Selection for functional equivalence would have also operated at the level of entire reaction networks in addition to classes of molecular compounds within a network. The notion of functional equivalence is closely related to that of biological modularity, where a module is a separable functional unit within a biological network. Modules may be replaced by other members of their functional equivalence class without affecting the global network structure. Modularity has been demonstrated to emerge spontaneously in the formation of autocatalytic sets (collections of entities where production of each member is catalyzed by another member of the set) [54]. This may have been an important step in the evolution of the decoupling of information storage and processing: modules would permit evolutionary refinement of particular instantiations of functional equivalence classes in the top-down manner described above, thus also permitting storage of information about particular functional equivalence classes, rather than their precise chemical instantiation.
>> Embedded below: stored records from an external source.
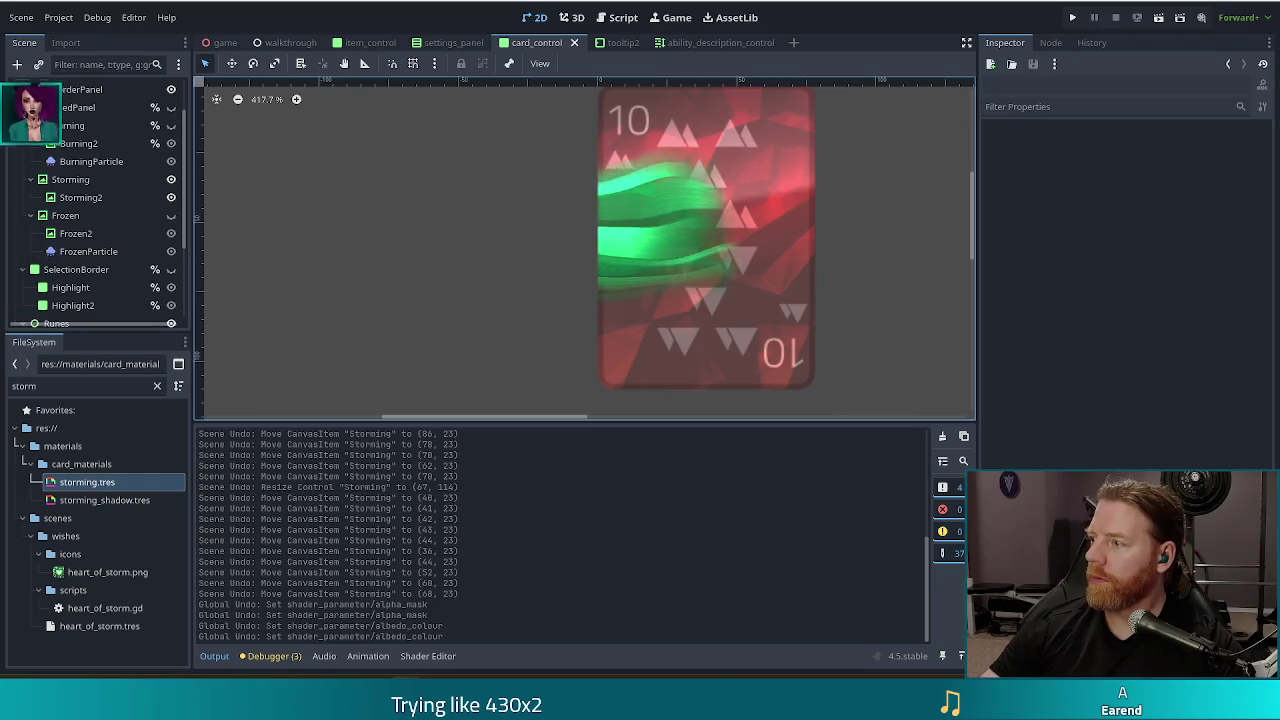
Maximise the browser on the Librarian: Tidy Up the Arcane Library! Steam page and browse it
{"action": "key", "text": "alt+Tab"}
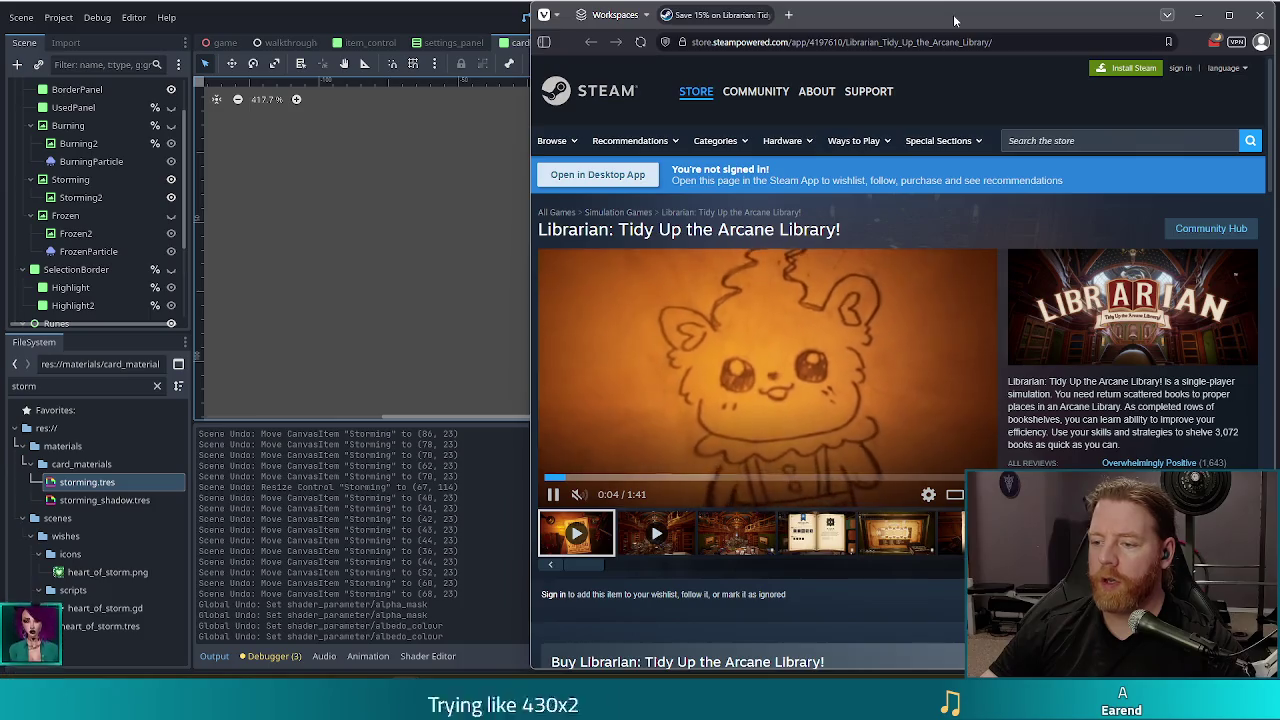
{"action": "double_click", "coordinate": [953, 14]}
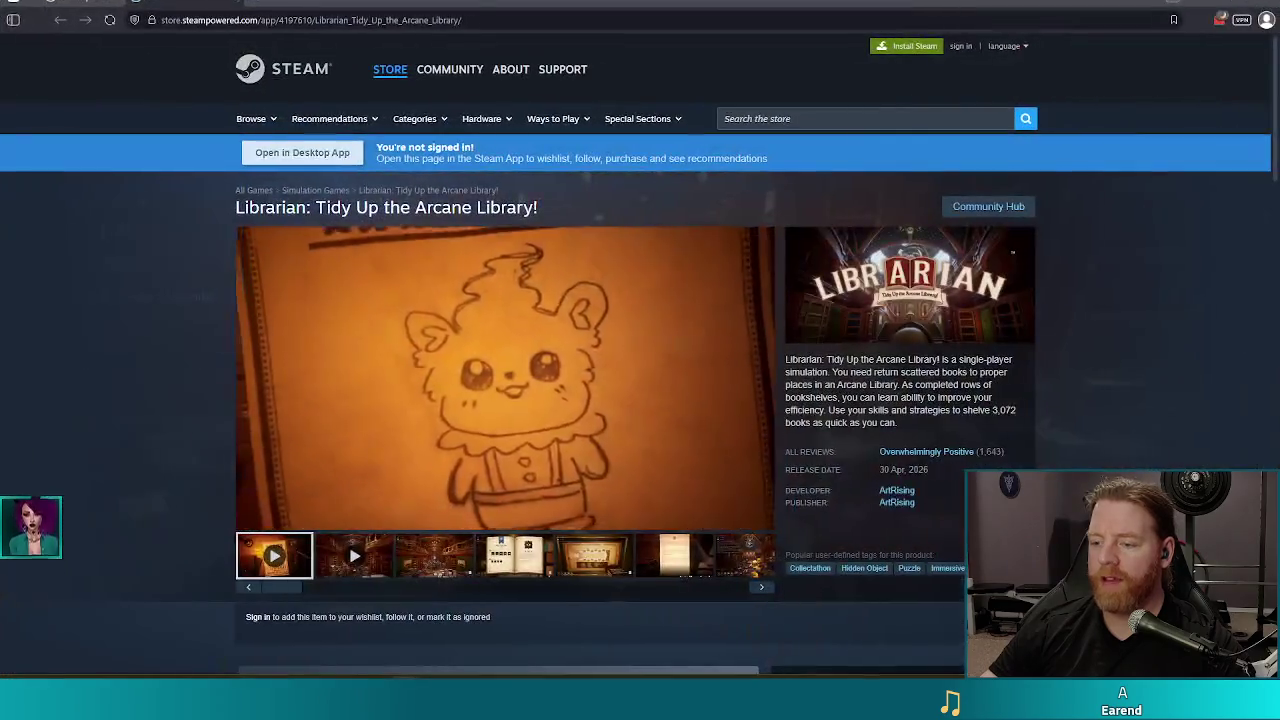
{"action": "mouse_move", "coordinate": [950, 452]}
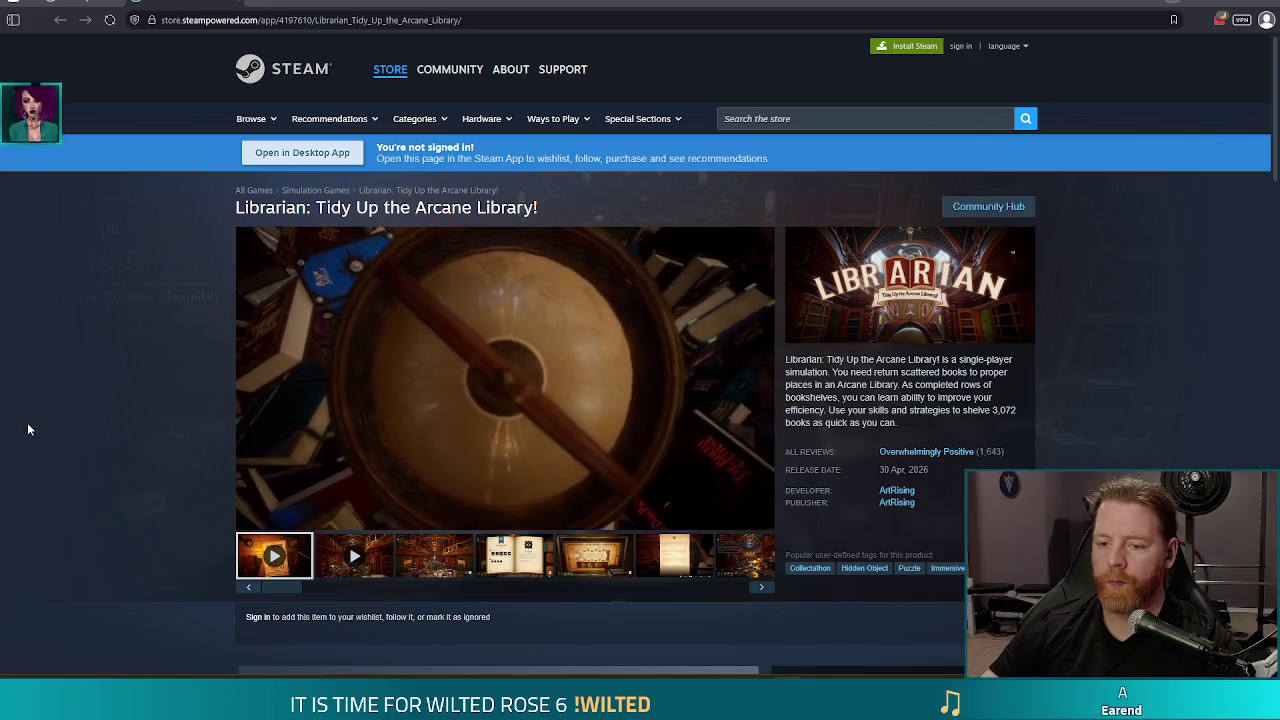
{"action": "scroll", "coordinate": [71, 409], "scroll_direction": "down", "scroll_amount": 4}
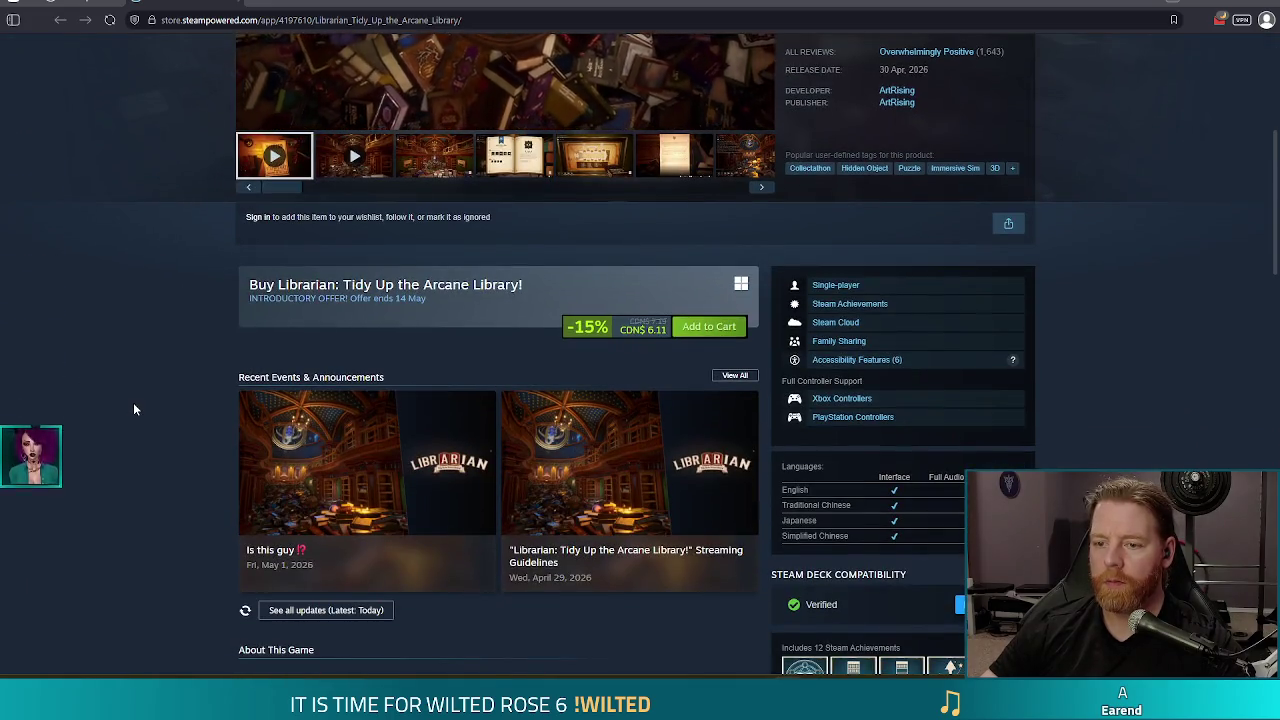
{"action": "scroll", "coordinate": [121, 410], "scroll_direction": "up", "scroll_amount": 4}
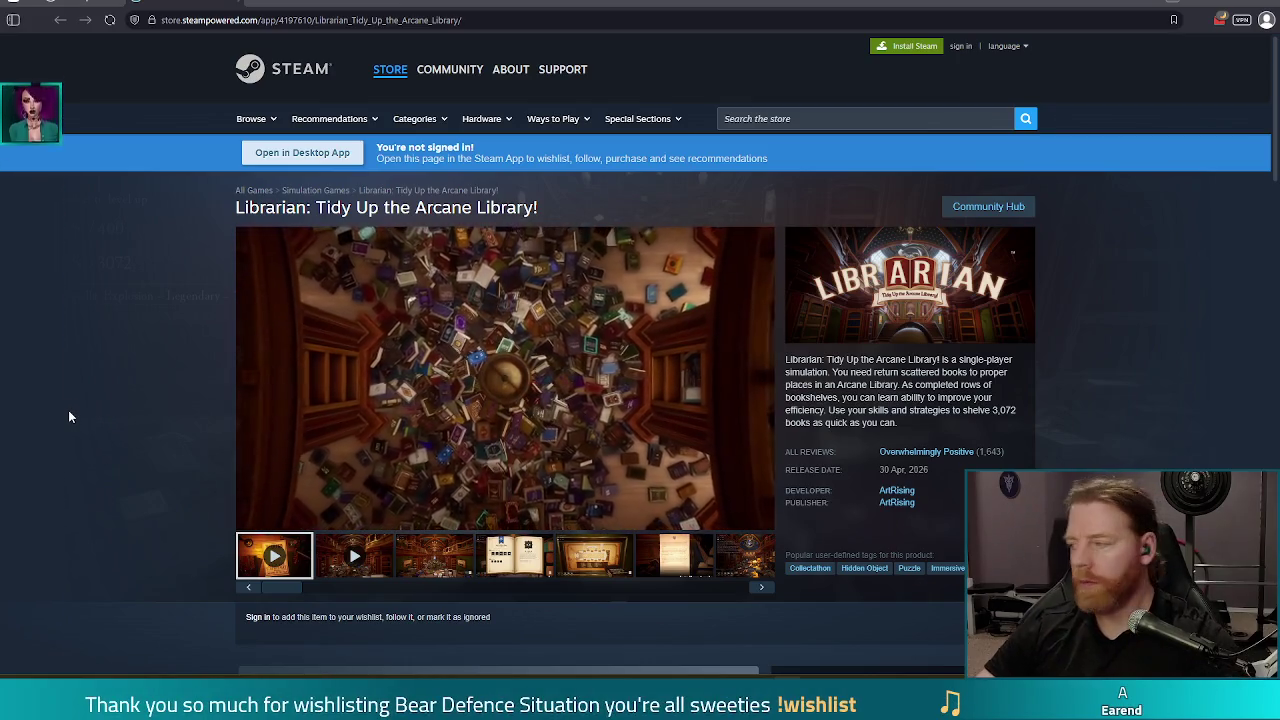
{"action": "scroll", "coordinate": [310, 539], "scroll_direction": "down", "scroll_amount": 2}
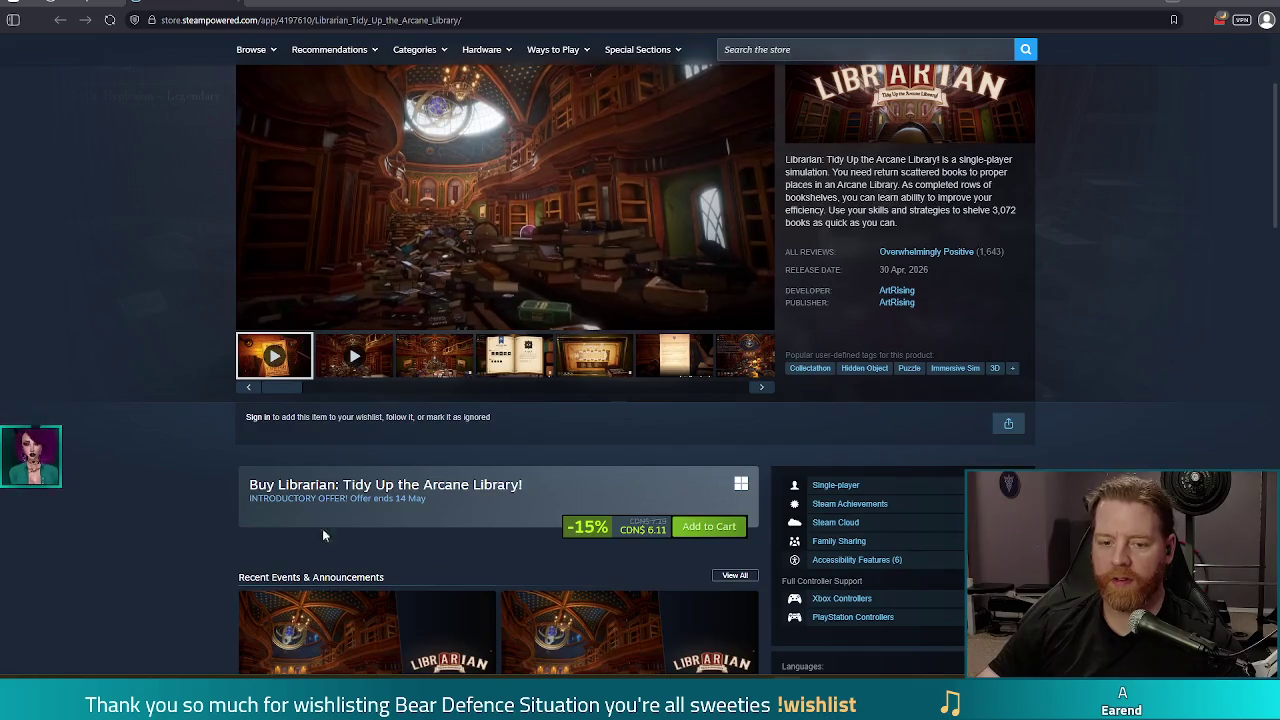
{"action": "scroll", "coordinate": [424, 528], "scroll_direction": "down", "scroll_amount": 5}
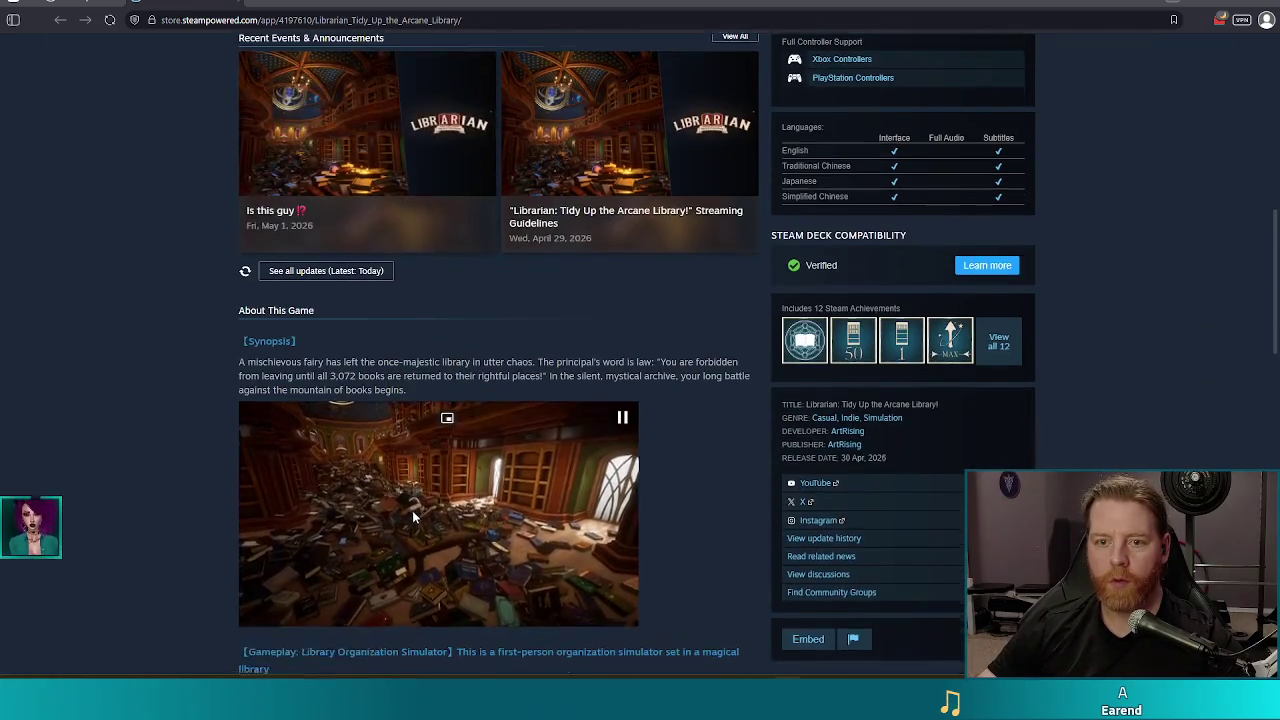
{"action": "scroll", "coordinate": [413, 517], "scroll_direction": "up", "scroll_amount": 5}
While evolution has been shaped by functional equivalency, it does not necessarily mean that one could construct early life by replacing the parts of modern cells with their ancient counterparts. For example, one might wonder if riboorganisms could be resurrected in the laboratory by starting with replacing all functions mediated by protein or DNA in modern cells (see e.g., [14]). In practice this would lead to several complications, the most significant of which is the potential to mix stored information with its execution. Riboorganisms populated a world prior to the origin of translation. Riboorganisms therefore represent a different functional equivalence class than modern life (constructor and replicator functions cannot be easily identified for riboorganisms, as they can for modern cells) and could therefore potentially represent a distinct instantiation of life from that of any known extant life.

6. Conclusions

In this review, we have identified life as a unique state of matter distinguishable from other physical states by its causal architecture. Under this view, the transition from non-living to living matter roughly maps to the transition from trivial to non-trivial replication and should therefore correspond to decoupling of “software” (information controlling the dynamics of the chemical system) and “hardware” (the chemical substrate). While we typically associate this decoupling with the origin of translation, more broadly it should also encompass those transitions in the complexity of chemical systems that would have separated information storage from processing, and enabled the emergence of new layers of control architectures (feedback from state to dynamics or top-down causation from “software” to “hardware”). Transitions in causal architecture could have occurred through a series of “information takeover” events, which differ from the notion of “genetic takeover” in that they are not necessarily confined to the transfer of genetic information from one molecular species to another. Instead, information takeover refers to transitions in chemical complexity whereby advances in information processing and computation would have conferred nascent life with the logical architecture necessary to gain control over the chemical substrates in which it was instantiated. These transitions will likely be difficult to identify, however one key feature should be that the (informational) states of a nascent living systems played an increasingly prominent role in determining the future dynamics. This suggests that the processes leading to the emergence of life should be marked by a series of “information take-over” events corresponding to changes in causal architecture and information flow, which, in principle, is measureable.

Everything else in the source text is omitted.